**WORK TASK**
The result should hold only the lines from the one with "Fraude del sistema de salud" through the final line of the data below, transcribed exactly, pictures left out.

**DATA EXCERPTS**
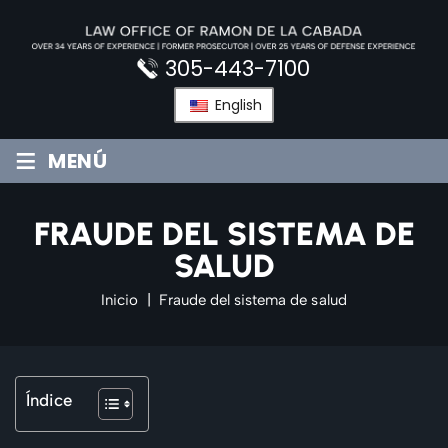
Saltar
al
contenido
305-443-7100
English
≡
MENÚ
FRAUDE DEL SISTEMA DE
SALUD
Inicio
|
Fraude del sistema de salud
Índice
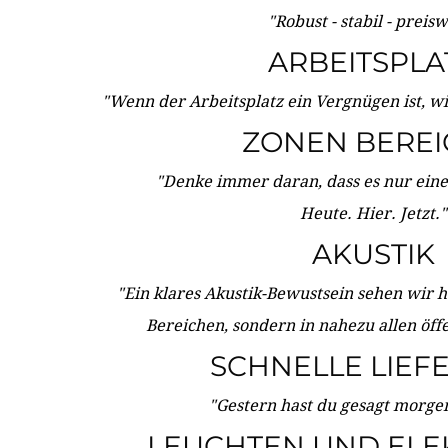
"Robust - stabil - preis
ARBEITSPLA
"Wenn der Arbeitsplatz ein Vergnügen ist, w
ZONEN BERE
"Denke immer daran, dass es nur eine 
Heute. Hier. Jetzt."
AKUSTIK
"Ein klares Akustik-Bewustsein sehen wir he
Bereichen, sondern in nahezu allen öff
SCHNELLE LIEF
"Gestern hast du gesagt morgen:
LEUCHTEN UND ELE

**SOLUTION FOR THIS EXERCISE**
Fraude del sistema de salud
Índice
"Robust - stabil - preis
ARBEITSPLA
"Wenn der Arbeitsplatz ein Vergnügen ist, w
ZONEN BERE
"Denke immer daran, dass es nur eine 
Heute. Hier. Jetzt."
AKUSTIK
"Ein klares Akustik-Bewustsein sehen wir he
Bereichen, sondern in nahezu allen öff
SCHNELLE LIEF
"Gestern hast du gesagt morgen:
LEUCHTEN UND ELE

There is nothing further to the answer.